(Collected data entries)
───
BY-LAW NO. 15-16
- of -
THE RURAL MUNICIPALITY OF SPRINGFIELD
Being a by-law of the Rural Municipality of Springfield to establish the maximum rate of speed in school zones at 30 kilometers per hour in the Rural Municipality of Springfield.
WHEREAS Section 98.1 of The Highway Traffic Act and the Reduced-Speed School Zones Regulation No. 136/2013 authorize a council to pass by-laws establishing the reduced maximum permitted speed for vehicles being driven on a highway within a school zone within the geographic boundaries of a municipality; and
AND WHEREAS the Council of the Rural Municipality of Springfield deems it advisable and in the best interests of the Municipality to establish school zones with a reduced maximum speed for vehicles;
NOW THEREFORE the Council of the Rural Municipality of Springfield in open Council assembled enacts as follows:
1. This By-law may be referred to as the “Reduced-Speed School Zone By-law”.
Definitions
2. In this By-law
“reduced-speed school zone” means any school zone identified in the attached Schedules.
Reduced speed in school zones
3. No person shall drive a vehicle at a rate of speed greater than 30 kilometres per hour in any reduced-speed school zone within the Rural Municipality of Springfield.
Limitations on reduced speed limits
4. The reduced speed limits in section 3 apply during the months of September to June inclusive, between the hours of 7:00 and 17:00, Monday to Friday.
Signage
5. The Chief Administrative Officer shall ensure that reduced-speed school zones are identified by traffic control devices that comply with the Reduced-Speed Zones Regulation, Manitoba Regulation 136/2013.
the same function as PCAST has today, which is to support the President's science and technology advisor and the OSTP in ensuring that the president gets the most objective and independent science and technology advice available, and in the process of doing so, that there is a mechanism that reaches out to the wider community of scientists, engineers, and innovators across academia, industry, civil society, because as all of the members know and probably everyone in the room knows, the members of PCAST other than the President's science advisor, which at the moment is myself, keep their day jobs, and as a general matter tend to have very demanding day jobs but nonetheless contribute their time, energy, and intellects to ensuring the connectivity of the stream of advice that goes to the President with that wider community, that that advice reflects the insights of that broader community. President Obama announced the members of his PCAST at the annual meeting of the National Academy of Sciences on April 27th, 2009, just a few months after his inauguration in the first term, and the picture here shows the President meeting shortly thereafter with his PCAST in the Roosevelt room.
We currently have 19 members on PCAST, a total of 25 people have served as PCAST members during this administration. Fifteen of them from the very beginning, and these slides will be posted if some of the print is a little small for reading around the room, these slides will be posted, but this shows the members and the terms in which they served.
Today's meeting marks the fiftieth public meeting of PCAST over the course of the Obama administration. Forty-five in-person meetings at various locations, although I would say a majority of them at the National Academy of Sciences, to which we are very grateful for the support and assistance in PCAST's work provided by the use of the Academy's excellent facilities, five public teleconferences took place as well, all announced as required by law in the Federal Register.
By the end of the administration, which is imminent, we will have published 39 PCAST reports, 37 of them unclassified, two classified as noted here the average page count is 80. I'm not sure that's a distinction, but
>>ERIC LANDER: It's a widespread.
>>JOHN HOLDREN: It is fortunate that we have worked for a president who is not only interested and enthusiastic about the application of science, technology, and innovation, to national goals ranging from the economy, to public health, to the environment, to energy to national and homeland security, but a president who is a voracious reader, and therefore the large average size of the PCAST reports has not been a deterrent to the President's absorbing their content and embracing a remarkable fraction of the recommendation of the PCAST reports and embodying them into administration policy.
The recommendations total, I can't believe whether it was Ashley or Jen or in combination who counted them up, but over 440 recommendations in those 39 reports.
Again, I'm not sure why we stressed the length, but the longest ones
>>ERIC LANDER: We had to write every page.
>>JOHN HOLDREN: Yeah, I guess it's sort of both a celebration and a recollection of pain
───
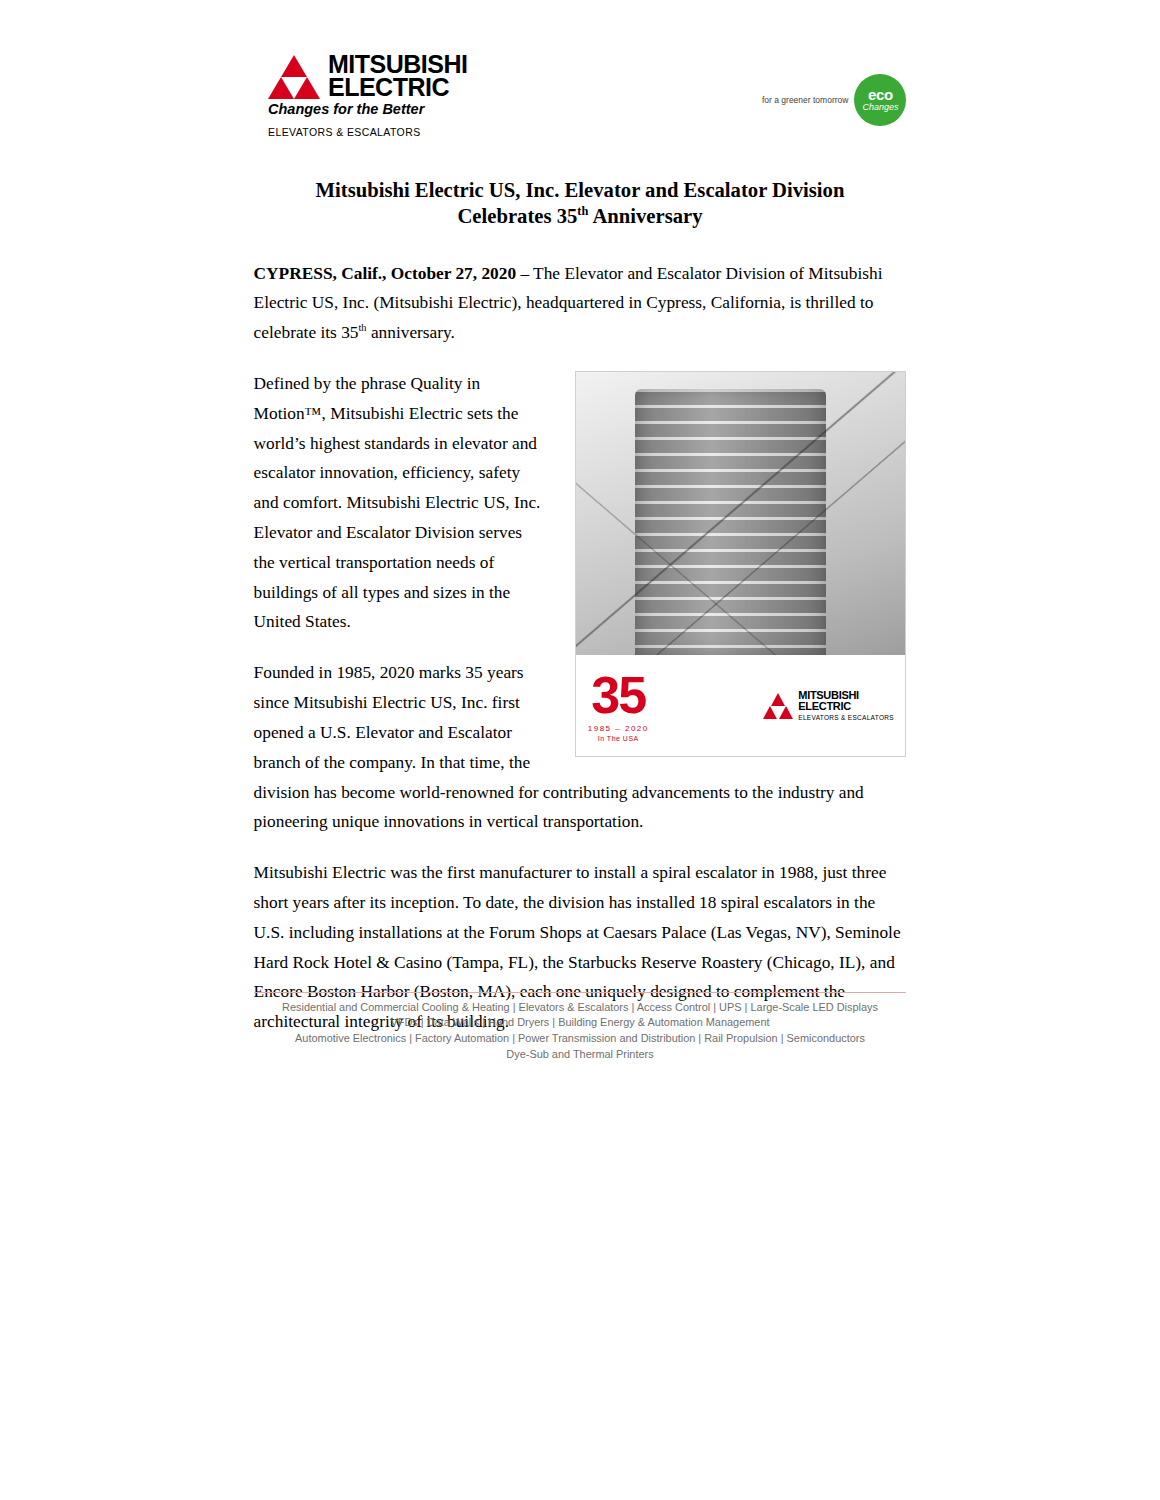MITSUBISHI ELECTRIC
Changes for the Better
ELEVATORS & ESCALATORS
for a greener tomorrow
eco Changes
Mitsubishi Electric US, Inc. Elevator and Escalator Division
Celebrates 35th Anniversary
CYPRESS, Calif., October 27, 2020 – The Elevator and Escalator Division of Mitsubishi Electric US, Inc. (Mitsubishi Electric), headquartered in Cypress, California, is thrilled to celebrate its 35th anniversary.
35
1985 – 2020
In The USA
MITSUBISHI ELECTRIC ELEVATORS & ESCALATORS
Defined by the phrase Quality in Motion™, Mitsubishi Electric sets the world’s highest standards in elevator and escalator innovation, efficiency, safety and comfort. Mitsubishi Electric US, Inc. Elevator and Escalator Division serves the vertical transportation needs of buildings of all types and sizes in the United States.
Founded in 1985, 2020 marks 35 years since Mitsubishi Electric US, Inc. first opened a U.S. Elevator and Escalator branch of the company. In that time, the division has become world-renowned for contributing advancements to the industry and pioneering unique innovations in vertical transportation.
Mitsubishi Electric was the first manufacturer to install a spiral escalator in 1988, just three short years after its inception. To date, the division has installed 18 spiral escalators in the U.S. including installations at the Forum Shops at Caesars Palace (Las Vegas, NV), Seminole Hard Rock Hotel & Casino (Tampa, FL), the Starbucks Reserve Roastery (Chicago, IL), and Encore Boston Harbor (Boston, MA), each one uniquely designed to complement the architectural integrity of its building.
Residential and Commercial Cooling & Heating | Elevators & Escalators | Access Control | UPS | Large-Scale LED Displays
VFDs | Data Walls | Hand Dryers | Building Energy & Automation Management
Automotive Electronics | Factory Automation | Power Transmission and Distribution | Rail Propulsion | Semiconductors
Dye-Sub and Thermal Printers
───
§ **Exercise description**
Retype exactly the lines of the data above that fall between the line with "Founded in 1985, 2020" and the line with "Dye-Sub and Thermal Printers", inclusive, and add nothing.

§ **Reply to the exercise**
Founded in 1985, 2020 marks 35 years since Mitsubishi Electric US, Inc. first opened a U.S. Elevator and Escalator branch of the company. In that time, the division has become world-renowned for contributing advancements to the industry and pioneering unique innovations in vertical transportation.
Mitsubishi Electric was the first manufacturer to install a spiral escalator in 1988, just three short years after its inception. To date, the division has installed 18 spiral escalators in the U.S. including installations at the Forum Shops at Caesars Palace (Las Vegas, NV), Seminole Hard Rock Hotel & Casino (Tampa, FL), the Starbucks Reserve Roastery (Chicago, IL), and Encore Boston Harbor (Boston, MA), each one uniquely designed to complement the architectural integrity of its building.
Residential and Commercial Cooling & Heating | Elevators & Escalators | Access Control | UPS | Large-Scale LED Displays
VFDs | Data Walls | Hand Dryers | Building Energy & Automation Management
Automotive Electronics | Factory Automation | Power Transmission and Distribution | Rail Propulsion | Semiconductors
Dye-Sub and Thermal Printers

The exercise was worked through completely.